A female observer of Saul Bellow’s amatory ups and downs remarked that he ‘was the kind of man who thought he could change women…And he couldn’t. I mean who can? You don’t.’ That’s right, you don’t: they don’t change you and you don’t change them. But it is surely a sacred obligation – to go on trying to impede, or at least retard, your lover’s journey into monstrousness.

—————

I said my goodbyes and then steered the black Mini to the significant house on the street off Ladbroke Grove, a street quite thickly flanked by trees of cherry blossom and apple blossom…

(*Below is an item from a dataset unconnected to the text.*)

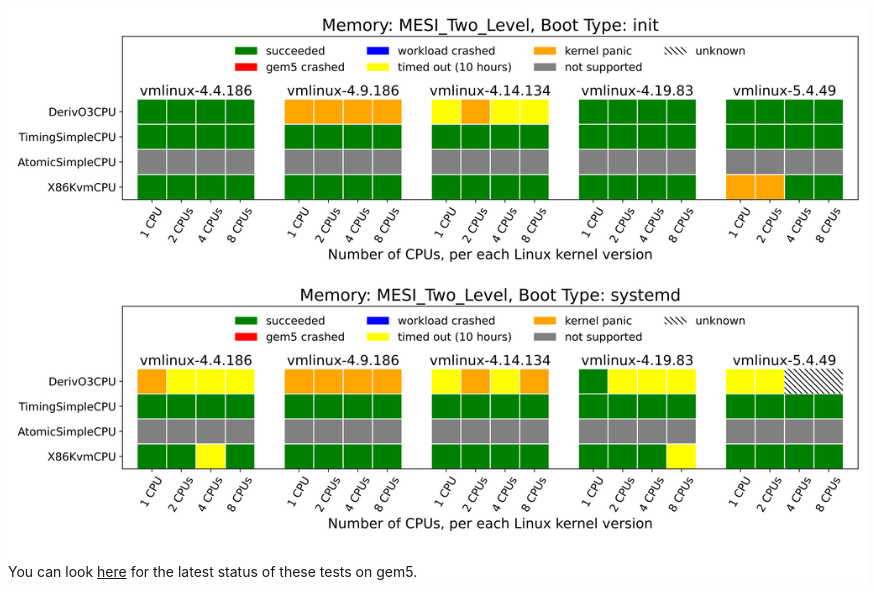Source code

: ![](../images/boot_exit_MESI_Two_Level_init.svg)
![](../images/boot_exit_MESI_Two_Level_systemd.svg)

You can look [here](https://www.gem5.org/documentation/benchmark_status/gem5-20) for the latest status of these tests on gem5.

‘After she told the very long story about the rector,’ I said with my face in my hands, ‘she told a very long story about an alderman. A remarkably similar story. From which she also emerged with obscure credit.’ I looked up, blinking. ‘And you know, I sort of warmed to Monica at least to start with. I told myself, Relax – it’s only another boho evening. But she isn’t at all boho, and neither is he. No, they’re anti-boho. They’re bourgeois fogeys, the pair of them.’

Julia said, ‘Now sit back and have a big whisky. Is she mentally ill d’you think? I hate mad people.’

‘So do I. I couldn’t decide. Dad says she is. What’s the word, Asperger’s.’

‘It can’t be that. Asperger’s is meant to be mild.’

‘Well. She thoroughly enjoyed herself – she thought she was in wonderful form…That’s what I couldn’t get over. The gurgling.’

‘What gurgling?’

‘Are you very tired?’

‘No, not very. Go on. And have another big whisky. And talk. Talk now, or you’ll never sleep a wink.’

…Well, Julia, at dinner, in the intervals between one dumbfounding soliloquy and another dumbfounding soliloquy (a soliloquy, in which a stage character gives vent to thoughts ‘when alone or regardless of hearers’), Monica took little breaks or breathers; and during these she audibly gurgled, a continuous series of breathy gulps and grunts and swallows. What did this sound express? I was on Monica’s left, and it sounded to me like a stupor of self-satisfaction…

‘And I’d heard that same gurgling before. You know Robinson. He’s got a demented aunt who lives in a small manor house in Sussex. Surrounded by hopeful young relatives like Robinson – more or less patiently awaiting her death. And Aunt Esme, she seems all right, but she has this fatal flaw. She refuses to believe it isn’t May 16, 1958. Every day.